▶ Directive:
Transcribe each of the following items line for line, with no changes.

▶ Dataset excerpts:
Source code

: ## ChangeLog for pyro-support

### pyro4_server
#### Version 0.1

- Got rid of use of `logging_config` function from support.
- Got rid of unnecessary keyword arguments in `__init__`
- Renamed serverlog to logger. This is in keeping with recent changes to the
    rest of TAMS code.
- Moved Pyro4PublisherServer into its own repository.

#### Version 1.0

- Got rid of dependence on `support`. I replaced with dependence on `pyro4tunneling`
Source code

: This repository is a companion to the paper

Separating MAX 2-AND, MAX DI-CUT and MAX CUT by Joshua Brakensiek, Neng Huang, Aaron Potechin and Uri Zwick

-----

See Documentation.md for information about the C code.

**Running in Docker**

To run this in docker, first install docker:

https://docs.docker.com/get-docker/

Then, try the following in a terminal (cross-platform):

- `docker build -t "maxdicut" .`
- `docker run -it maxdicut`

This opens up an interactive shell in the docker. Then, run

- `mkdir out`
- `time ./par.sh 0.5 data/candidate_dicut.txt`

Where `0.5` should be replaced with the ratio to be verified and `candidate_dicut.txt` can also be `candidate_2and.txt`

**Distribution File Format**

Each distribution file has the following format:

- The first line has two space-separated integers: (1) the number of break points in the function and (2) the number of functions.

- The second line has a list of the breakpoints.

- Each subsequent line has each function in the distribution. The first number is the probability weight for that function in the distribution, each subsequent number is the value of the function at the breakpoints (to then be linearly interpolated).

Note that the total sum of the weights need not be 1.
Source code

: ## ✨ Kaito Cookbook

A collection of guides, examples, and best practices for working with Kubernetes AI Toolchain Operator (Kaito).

▶ Answer for the task:
Source code

: ## ChangeLog for pyro-support

### pyro4_server
#### Version 0.1

- Got rid of use of `logging_config` function from support.
- Got rid of unnecessary keyword arguments in `__init__`
- Renamed serverlog to logger. This is in keeping with recent changes to the
    rest of TAMS code.
- Moved Pyro4PublisherServer into its own repository.

#### Version 1.0

- Got rid of dependence on `support`. I replaced with dependence on `pyro4tunneling`
Source code

: This repository is a companion to the paper

Separating MAX 2-AND, MAX DI-CUT and MAX CUT by Joshua Brakensiek, Neng Huang, Aaron Potechin and Uri Zwick

-----

See Documentation.md for information about the C code.

**Running in Docker**

To run this in docker, first install docker:

https://docs.docker.com/get-docker/

Then, try the following in a terminal (cross-platform):

- `docker build -t "maxdicut" .`
- `docker run -it maxdicut`

This opens up an interactive shell in the docker. Then, run

- `mkdir out`
- `time ./par.sh 0.5 data/candidate_dicut.txt`

Where `0.5` should be replaced with the ratio to be verified and `candidate_dicut.txt` can also be `candidate_2and.txt`

**Distribution File Format**

Each distribution file has the following format:

- The first line has two space-separated integers: (1) the number of break points in the function and (2) the number of functions.

- The second line has a list of the breakpoints.

- Each subsequent line has each function in the distribution. The first number is the probability weight for that function in the distribution, each subsequent number is the value of the function at the breakpoints (to then be linearly interpolated).

Note that the total sum of the weights need not be 1.
Source code

: ## ✨ Kaito Cookbook

A collection of guides, examples, and best practices for working with Kubernetes AI Toolchain Operator (Kaito).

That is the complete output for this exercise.